Solve pollution. Save lives. Protect the planet.

GAHP, Global Alliance on Health and Pollution, to release new analysis showing combined sources of pollution are the top cause of death in the developing world, killing more than 10 million per year, yet the draft of the new Sustainable Development Goals on Health downplays the issue.

Teleconference: Friday, June 13, 2014, 11:00 AM (New York – EDT)

U.S. toll free 1-877-366-0711, Canada toll free 1-866-627-1651, International +1 302-709-8446

Register in advance to receive the conference passcode and the new analysis, email [email protected] by EOD 6/12.

WHAT:

GAHP member organizations will present a position paper with new analysis to the Open Working Group on Health for the SDGs urging a higher priority for a comprehensive approach to pollution. GAHP representatives will be on the conference call to review the data and position paper with members of the press.

WHO: Speakers will be

  • Richard Fuller, President of Pure Earth/Blacksmith Institute
  • Karti Sandilya, GAHP secretariat, and former DG of Asian Development Bank
  • Dr. Jack Caravanos, Associate Professor, CUNY Hunter College, School of Public Health; Technical Advisor, GAHP.
  • Jacob Duer, United Nations Environment Program
  • John Pwamang, Ghana Environmental Protection Agency, Government of Ghana
  • Fernando Lugris, Ambassador and Deputy Director at the Ministry of Foreign Affairs, Government of Uruguay

WHY:

A widening plague of industrial, agricultural, chemical pollution and poor sanitation in the developing countries has become the largest cause of global deaths each year- killing more than 10 million people – but world leaders are downplaying the combined effects and focusing on only air pollution as the main area of concern in health related goal of the new post-2015 Sustainable Development Goals currently under development.

The World Health Organization (WHO) on March 25 released a report noting that seven million people die of indoor and outdoor air pollution every year. GAHP, the Global Alliance on Health and Pollution (https://www.gahp.net/new/spotlight-pollution/) analyzed additional data from the WHO and the Toxic Sites Identification Program to determine death by various pollutant pathways. This analysis showed that at least three million more die from sanitation, toxic contaminants in water, soil, or airborne exposure to lead, mercury, chromium and many other industrial and agricultural chemicals.

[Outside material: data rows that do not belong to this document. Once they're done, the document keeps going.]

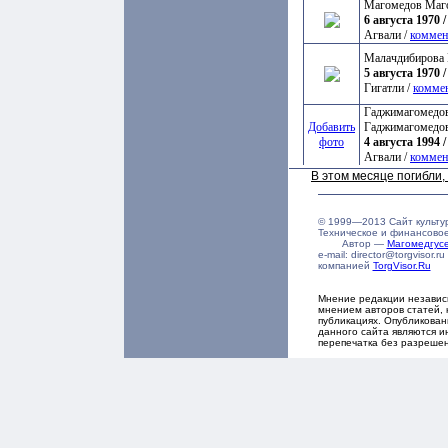
Магомедов Маг
6 августа 1970 /
Агвали /
коммен
Малачдибирова 
5 августа 1970 /
Гигатли /
комме
Гаджимагомедов
Добавить
Гаджимагомедо
фото
4 августа 1994 /
Агвали /
коммен
В этом месяце погибли
© 1999—2013 Сайт культу
Техническое и финансово
Автор —
Магомедгу
e-mail: director@torgvisor
компанией
TorgVisor.Ru
Мнение редакции независ
мнением авторов статей, 
публикациях. Опубликова
данного сайта являются и
перепечатка без разреше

More specifically, in 2012, deaths from outdoor air pollution caused 3.7 million deaths; indoor air, primarily from cookstoves, killed 4.3 million; soil and water contamination killed 1 million; poor or non-existent sanitation killed 1.9 million.  This total from all these pollution sources was 10.9 million dead in 2012.

By comparison, there were 1.5 million deaths from HIV; 600,000 from malaria; and 900,000 from tuberculosis. It is an extraordinary fact that pollution kills three times more people than HIV, malaria and TB combined. Yet, it receives a fraction of the attention and funding given to those three.

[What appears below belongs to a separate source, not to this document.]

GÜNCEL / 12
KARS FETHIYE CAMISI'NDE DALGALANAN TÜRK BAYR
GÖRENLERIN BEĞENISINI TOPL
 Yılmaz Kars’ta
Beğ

Part of the reason is that diseases like HIV, malaria and TB are visible and more easily measured, while pollution is a “risk factor”, causing other diseases, and its impact is much more difficult to track. Pollution causes increases in diseases, such as cancer, and reduces life expectancy, but statistics collected from medical agencies around the world do not record it as the cause of death. Instead, analyses must be done based on variations in death rates as pollutants increase. Reducing pollution will reduce the amount of cancer and other diseases in the world’s poorest communities.

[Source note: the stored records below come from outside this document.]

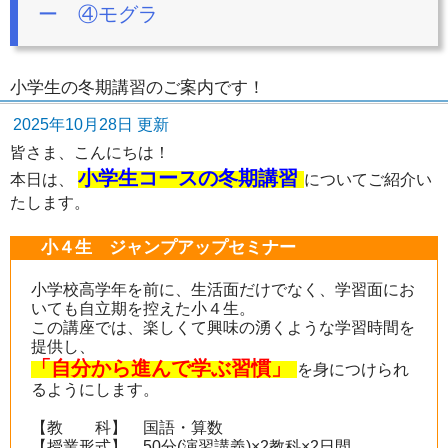
ー ④モグラ
小学生の冬期講習のご案内です！
2025年10月28日 更新
皆さま、こんにちは！
小学生コースの冬期講習
本日は、
についてご紹介い
たします。
小４生 ジャンプアップセミナー
小学校高学年を前に、生活面だけでなく、学習面にお
いても自立期を控えた小４生。
この講座では、楽しくて興味の湧くような学習時間を
提供し、
「自分から進んで学ぶ習慣」
を身につけられ
るようにします。
【教 科】 国語・算数
【授業形式】 50分(演習講義)×2教科×2日間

A comprehensive approach to all forms of pollution is critical as pollution damages health all over the world, killing thousands daily, especially children. Many communities in poor countries are assaulted simultaneously with different combinations of these harmful pollutants, whether as airborne particles, industrial wastes discharged into rivers used for drinking and bathing, pesticides or herbicides on crops absorbed into food and seeping into ground water, to name just a few. Not only do these combined substances cause disability and disease today, but the neurotoxic and transgenerational threats they pose to children under age 5, babies in-utero and the future reproductive health of women cries out for priority status in the SDGs.